### Exercise requirements
Ignoring every picture, return the lines of the listing below word for word, from the line that holds "Te muti? Cum" through the line that holds "de agosto, ya".

### Data under study
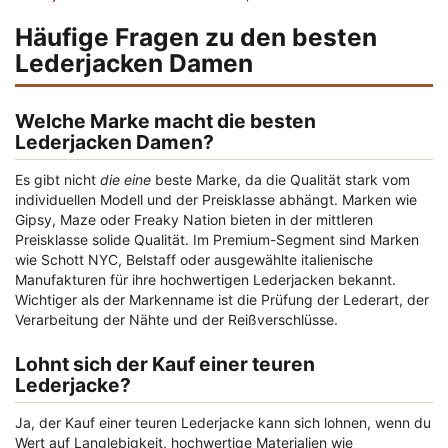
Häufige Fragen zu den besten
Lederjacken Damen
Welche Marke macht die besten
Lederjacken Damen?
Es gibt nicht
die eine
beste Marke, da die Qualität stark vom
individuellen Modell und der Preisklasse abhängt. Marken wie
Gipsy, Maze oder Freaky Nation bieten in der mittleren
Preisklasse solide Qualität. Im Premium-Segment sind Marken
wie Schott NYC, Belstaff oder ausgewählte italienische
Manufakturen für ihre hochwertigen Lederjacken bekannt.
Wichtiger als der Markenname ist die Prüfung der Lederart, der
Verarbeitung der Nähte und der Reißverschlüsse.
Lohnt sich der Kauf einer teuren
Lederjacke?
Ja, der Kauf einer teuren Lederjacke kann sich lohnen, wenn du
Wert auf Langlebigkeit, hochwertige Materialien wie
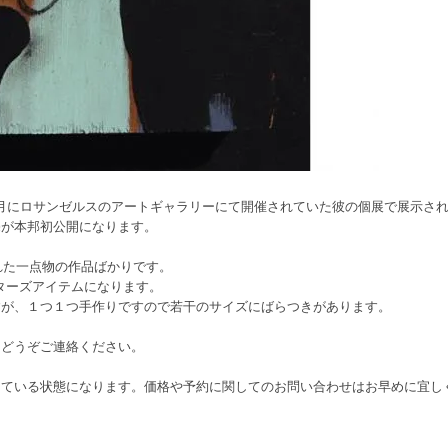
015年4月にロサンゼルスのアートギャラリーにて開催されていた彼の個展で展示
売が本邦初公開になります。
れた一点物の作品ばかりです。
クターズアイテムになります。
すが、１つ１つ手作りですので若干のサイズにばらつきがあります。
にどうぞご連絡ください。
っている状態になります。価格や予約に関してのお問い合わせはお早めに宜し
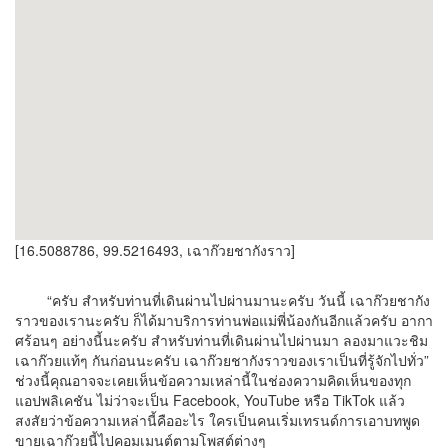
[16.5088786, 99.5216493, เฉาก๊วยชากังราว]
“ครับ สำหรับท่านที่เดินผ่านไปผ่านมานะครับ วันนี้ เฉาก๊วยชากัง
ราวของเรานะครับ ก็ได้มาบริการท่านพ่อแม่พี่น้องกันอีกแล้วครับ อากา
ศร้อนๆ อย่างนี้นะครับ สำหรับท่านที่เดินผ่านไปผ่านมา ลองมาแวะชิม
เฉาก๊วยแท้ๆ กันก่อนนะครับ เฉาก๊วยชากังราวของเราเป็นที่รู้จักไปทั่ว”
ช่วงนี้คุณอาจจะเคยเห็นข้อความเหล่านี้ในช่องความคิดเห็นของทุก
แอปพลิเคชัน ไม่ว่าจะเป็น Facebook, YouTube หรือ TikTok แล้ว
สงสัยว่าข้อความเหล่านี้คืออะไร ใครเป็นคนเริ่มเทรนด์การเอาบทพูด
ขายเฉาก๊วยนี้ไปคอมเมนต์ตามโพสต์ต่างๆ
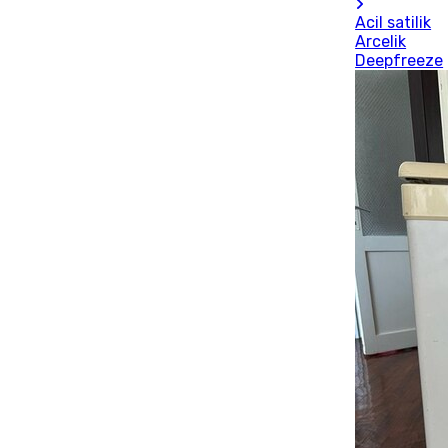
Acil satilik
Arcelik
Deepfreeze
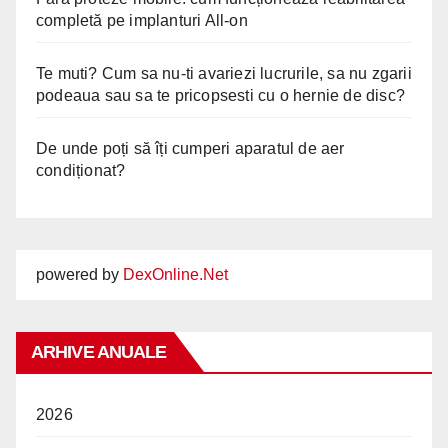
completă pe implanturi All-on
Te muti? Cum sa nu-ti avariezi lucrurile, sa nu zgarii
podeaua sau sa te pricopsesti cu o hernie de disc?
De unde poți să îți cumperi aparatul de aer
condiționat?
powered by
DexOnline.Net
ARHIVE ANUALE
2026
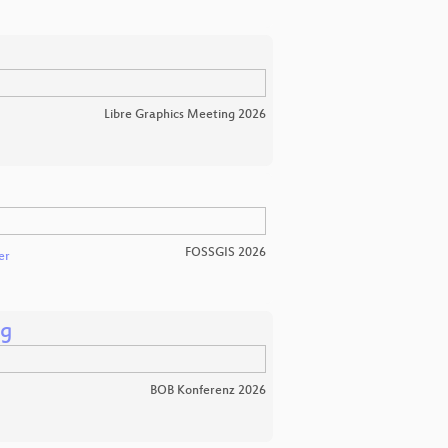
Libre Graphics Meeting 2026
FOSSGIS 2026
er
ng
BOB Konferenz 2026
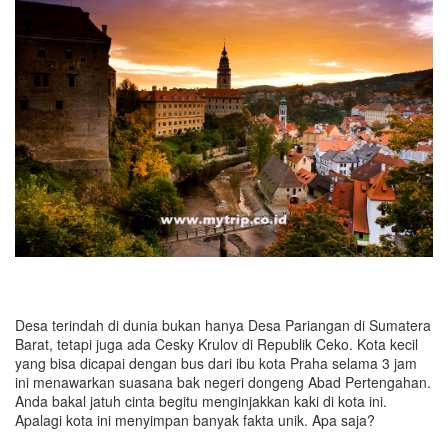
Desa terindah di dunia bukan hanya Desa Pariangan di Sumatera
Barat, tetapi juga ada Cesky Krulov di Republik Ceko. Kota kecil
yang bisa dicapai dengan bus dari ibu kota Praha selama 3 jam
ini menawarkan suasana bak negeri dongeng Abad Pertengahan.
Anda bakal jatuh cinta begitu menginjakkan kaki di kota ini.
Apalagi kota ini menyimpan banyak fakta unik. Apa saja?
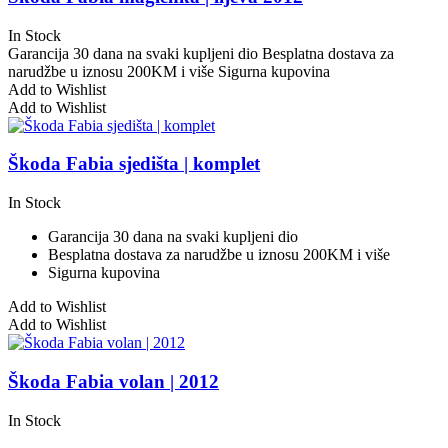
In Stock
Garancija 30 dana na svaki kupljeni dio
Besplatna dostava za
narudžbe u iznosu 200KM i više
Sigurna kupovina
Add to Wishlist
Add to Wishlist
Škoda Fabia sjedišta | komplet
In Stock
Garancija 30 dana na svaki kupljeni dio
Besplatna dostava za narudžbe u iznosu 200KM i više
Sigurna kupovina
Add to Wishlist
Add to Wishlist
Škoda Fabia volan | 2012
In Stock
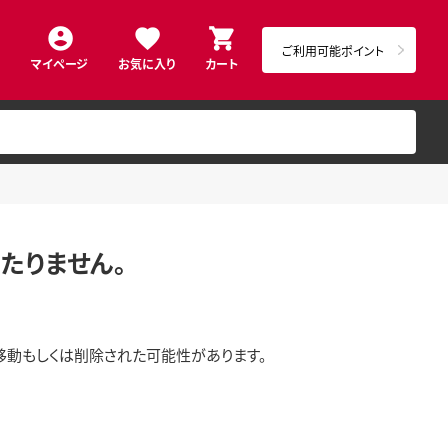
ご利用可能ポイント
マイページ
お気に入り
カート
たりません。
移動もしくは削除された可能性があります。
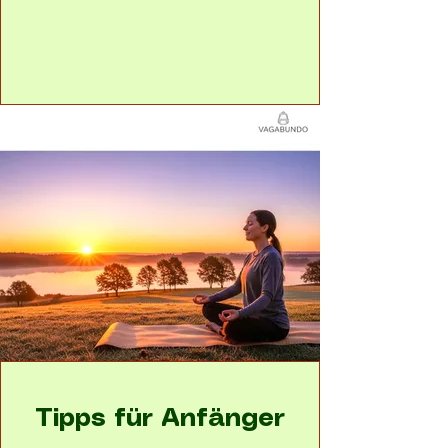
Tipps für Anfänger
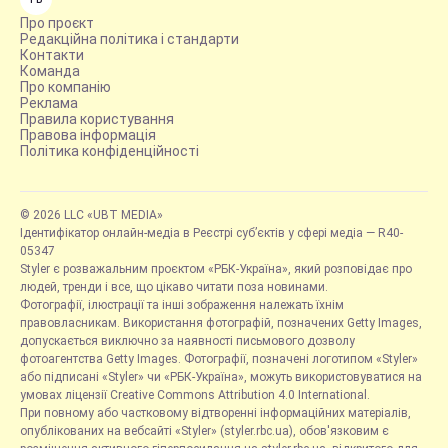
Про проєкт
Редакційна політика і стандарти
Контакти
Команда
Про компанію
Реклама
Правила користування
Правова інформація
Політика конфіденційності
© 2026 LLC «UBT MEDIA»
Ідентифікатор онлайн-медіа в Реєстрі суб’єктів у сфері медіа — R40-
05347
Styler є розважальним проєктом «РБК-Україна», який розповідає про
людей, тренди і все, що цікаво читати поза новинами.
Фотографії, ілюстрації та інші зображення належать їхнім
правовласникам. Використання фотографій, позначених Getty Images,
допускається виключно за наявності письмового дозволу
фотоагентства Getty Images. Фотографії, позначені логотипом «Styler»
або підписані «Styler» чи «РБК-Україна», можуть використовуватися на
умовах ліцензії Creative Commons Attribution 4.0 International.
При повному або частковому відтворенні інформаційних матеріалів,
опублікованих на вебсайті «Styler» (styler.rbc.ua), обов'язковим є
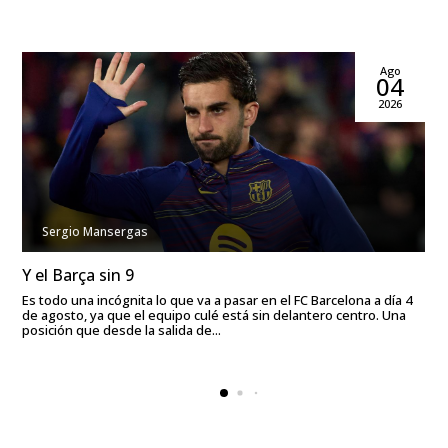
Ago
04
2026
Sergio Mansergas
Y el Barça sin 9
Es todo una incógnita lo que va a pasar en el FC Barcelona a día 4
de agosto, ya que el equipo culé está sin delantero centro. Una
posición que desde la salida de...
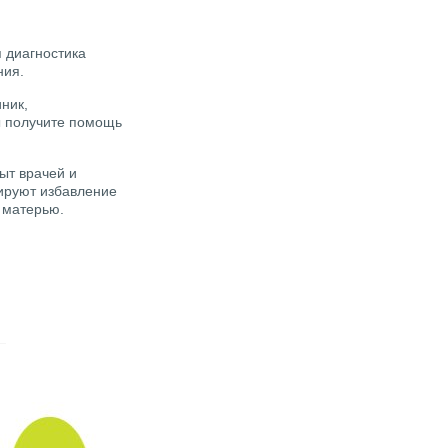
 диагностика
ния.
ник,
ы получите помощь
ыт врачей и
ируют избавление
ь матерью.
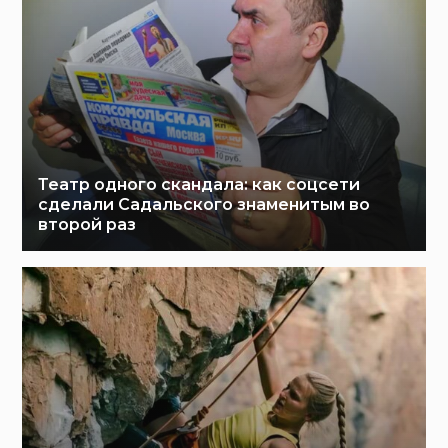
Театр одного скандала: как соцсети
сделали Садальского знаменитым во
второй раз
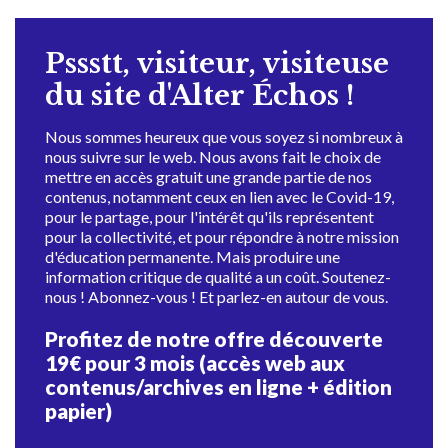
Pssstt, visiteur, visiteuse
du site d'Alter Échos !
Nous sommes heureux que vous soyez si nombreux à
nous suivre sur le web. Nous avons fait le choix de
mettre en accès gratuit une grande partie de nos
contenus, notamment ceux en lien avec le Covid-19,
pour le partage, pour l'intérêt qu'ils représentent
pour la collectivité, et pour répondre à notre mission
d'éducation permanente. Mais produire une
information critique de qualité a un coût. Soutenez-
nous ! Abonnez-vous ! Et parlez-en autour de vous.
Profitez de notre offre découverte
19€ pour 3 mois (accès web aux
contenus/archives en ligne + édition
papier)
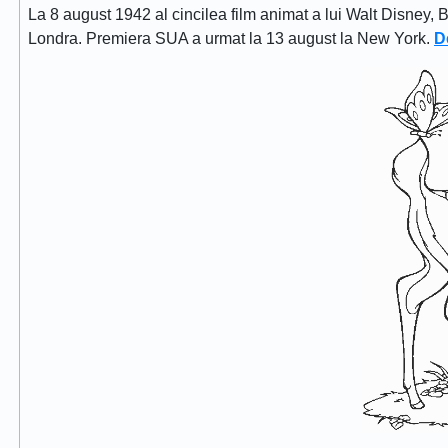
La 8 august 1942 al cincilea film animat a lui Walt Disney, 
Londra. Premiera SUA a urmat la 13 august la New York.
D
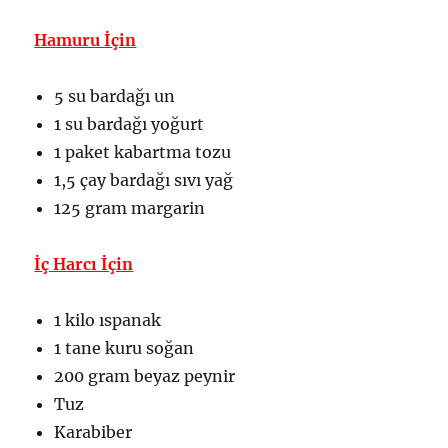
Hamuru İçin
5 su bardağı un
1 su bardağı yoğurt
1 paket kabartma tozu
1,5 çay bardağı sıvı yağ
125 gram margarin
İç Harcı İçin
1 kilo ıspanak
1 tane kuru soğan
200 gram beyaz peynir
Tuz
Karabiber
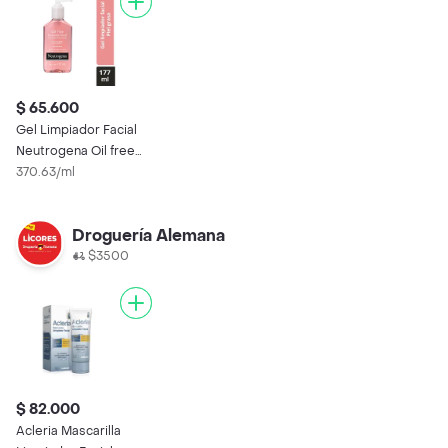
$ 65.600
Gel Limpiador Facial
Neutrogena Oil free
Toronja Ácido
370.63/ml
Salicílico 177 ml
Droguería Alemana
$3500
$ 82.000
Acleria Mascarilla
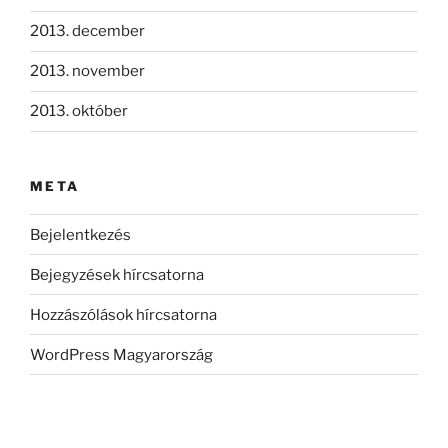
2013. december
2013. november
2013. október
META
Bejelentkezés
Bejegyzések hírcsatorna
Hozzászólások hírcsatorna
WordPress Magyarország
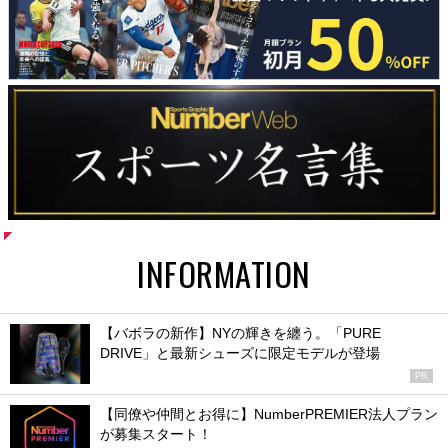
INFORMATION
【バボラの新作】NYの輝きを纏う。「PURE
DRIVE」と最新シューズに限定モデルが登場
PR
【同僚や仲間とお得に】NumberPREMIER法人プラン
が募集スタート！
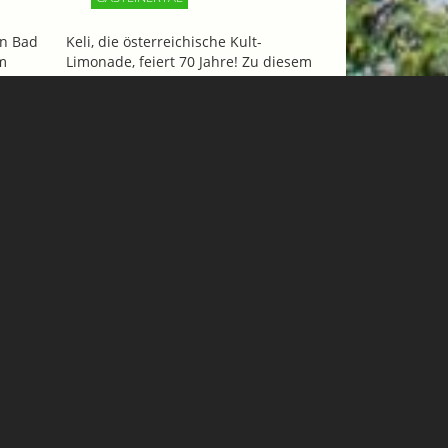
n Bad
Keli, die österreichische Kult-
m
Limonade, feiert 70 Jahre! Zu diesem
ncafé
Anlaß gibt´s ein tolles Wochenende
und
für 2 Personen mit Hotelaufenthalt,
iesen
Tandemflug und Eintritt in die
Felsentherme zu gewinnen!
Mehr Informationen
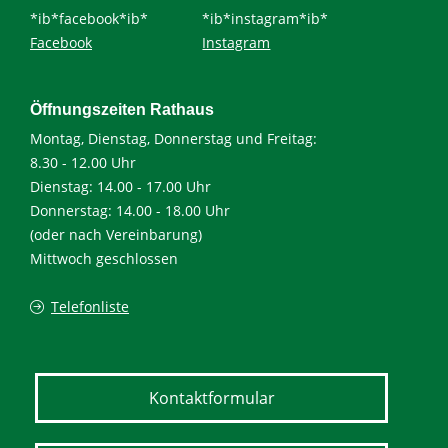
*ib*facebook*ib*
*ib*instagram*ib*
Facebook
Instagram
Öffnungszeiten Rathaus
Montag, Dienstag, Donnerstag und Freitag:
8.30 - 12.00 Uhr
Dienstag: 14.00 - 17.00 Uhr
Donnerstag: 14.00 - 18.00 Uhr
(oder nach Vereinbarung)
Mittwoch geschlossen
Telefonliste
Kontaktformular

### Solution
Te muti? Cum sa nu-ti avariezi lucrurile, sa nu zgarii
podeaua sau sa te pricopsesti cu o hernie de disc?
De unde poți să îți cumperi aparatul de aer
condiționat?
powered by
DexOnline.Net
ARHIVE ANUALE
2026
Libre Graphics Meeting 2026
FOSSGIS 2026
er
ng
BOB Konferenz 2026
Desa terindah di dunia bukan hanya Desa Pariangan di Sumatera
Barat, tetapi juga ada Cesky Krulov di Republik Ceko. Kota kecil
yang bisa dicapai dengan bus dari ibu kota Praha selama 3 jam
ini menawarkan suasana bak negeri dongeng Abad Pertengahan.
Anda bakal jatuh cinta begitu menginjakkan kaki di kota ini.
Apalagi kota ini menyimpan banyak fakta unik. Apa saja?
In Stock
Garancija 30 dana na svaki kupljeni dio
Besplatna dostava za
narudžbe u iznosu 200KM i više
Sigurna kupovina
Add to Wishlist
Add to Wishlist
Škoda Fabia sjedišta | komplet
In Stock
Garancija 30 dana na svaki kupljeni dio
Besplatna dostava za narudžbe u iznosu 200KM i više
Sigurna kupovina
Add to Wishlist
Add to Wishlist
Škoda Fabia volan | 2012
In Stock
ご利用可能ポイント
マイページ
お気に入り
カート
たりません。
移動もしくは削除された可能性があります。
Tipps für Anfänger
Про проєкт
Редакційна політика і стандарти
Контакти
Команда
Про компанію
Реклама
Правила користування
Правова інформація
Політика конфіденційності
© 2026 LLC «UBT MEDIA»
Ідентифікатор онлайн-медіа в Реєстрі суб’єктів у сфері медіа — R40-
05347
Styler є розважальним проєктом «РБК-Україна», який розповідає про
людей, тренди і все, що цікаво читати поза новинами.
Фотографії, ілюстрації та інші зображення належать їхнім
правовласникам. Використання фотографій, позначених Getty Images,
допускається виключно за наявності письмового дозволу
фотоагентства Getty Images. Фотографії, позначені логотипом «Styler»
або підписані «Styler» чи «РБК-Україна», можуть використовуватися на
умовах ліцензії Creative Commons Attribution 4.0 International.
При повному або частковому відтворенні інформаційних матеріалів,
опублікованих на вебсайті «Styler» (styler.rbc.ua), обов'язковим є
Ago
04
2026
Sergio Mansergas
Y el Barça sin 9
Es todo una incógnita lo que va a pasar en el FC Barcelona a día 4
de agosto, ya que el equipo culé está sin delantero centro. Una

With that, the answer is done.